**Exercise**
Please continue the biography of Kenneth Tweedie from the point where it stops.

**Selected extract**

Maurice Charles Kenneth Tweedie (born September 30, 1919 – died March 14, 1996), or Kenneth Tweedie, was a British medical physicist and statistician from the University of Liverpool. He was known for research into the exponential family probability distributions.

Education and career 
Tweedie read physics at the University of Reading and attained a B.Sc. (general) and B.Sc. (special) in physics in 1939 followed by a M.Sc. in physics 1941.  He found a career in radiation physics, but his primary interest was in mathematical statistics where his accomplishments far surpassed his academic postings.

Contributions

Tweedie distributions
Tweedie's contributions included pioneering work with the Inverse Gaussian distribution.  Arguably his major achievement rests with the definition of a family of exponential dispersion models characterized by closure under additive and reproductive convolution as well as under transformations of scale that are now known as the Tweedie exponential dispersion models.

Data records:
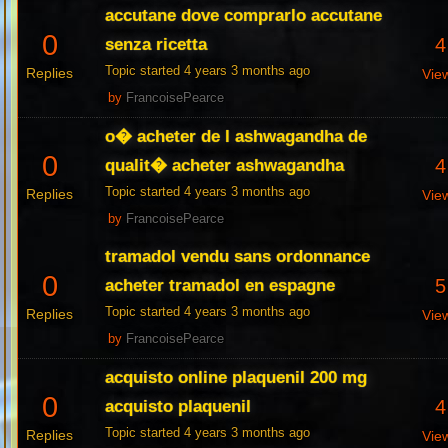
accutane dove comprarlo accutane
0
4
senza ricetta
Topic started 4 years 3 months ago
Replies
Vie
by
FrancoisePearce
o� acheter de l ashwagandha de
0
4
qualit� acheter ashwagandha
Topic started 4 years 3 months ago
Replies
Vie
by
FrancoisePearce
tramadol vendu sans ordonnance
0
5
acheter tramadol en espagne
Topic started 4 years 3 months ago
Replies
Vie
by
FrancoisePearce
acquisto online plaquenil 200 mg
0
4
acquisto plaquenil
Topic started 4 years 3 months ago
Replies
Vie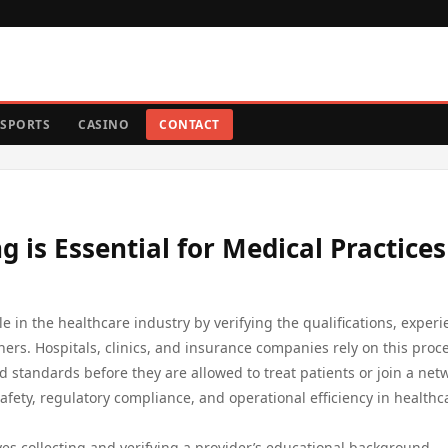
SPORTS
CASINO
CONTACT
 is Essential for Medical Practices
ole in the healthcare industry by verifying the qualifications, experi
ers. Hospitals, clinics, and insurance companies rely on this proce
d standards before they are allowed to treat patients or join a net
safety, regulatory compliance, and operational efficiency in healthc
es collecting and verifying a provider’s educational background,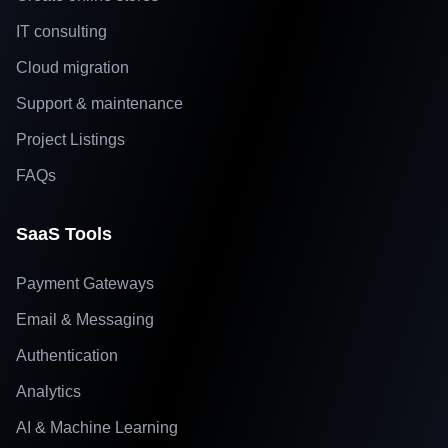
IT consulting
Cloud migration
Support & maintenance
Project Listings
FAQs
SaaS Tools
Payment Gateways
Email & Messaging
Authentication
Analytics
AI & Machine Learning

**Response to this task**
As a consequence of these properties the Tweedie exponential dispersion models are characterized by a power law relationship between the variance and the mean which leads them to become the foci of convergence for a central limit like effect that acts on a wide variety of random data.  The range of application of the Tweedie distributions is wide and includes:
Taylor's law,
fluctuation scaling,
1/f noise,
random matrix theory, 
hematogenous cancer metastasis, 
genomic structure and evolution,
regional blood flow heterogeneity,  
multifractality.
self-organized criticality

Tweedie's Formula
An additional area of Tweedie's work was the development of a formula which Efron (2011) described as offering "a simple empirical Bayes approach to correcting selection bias".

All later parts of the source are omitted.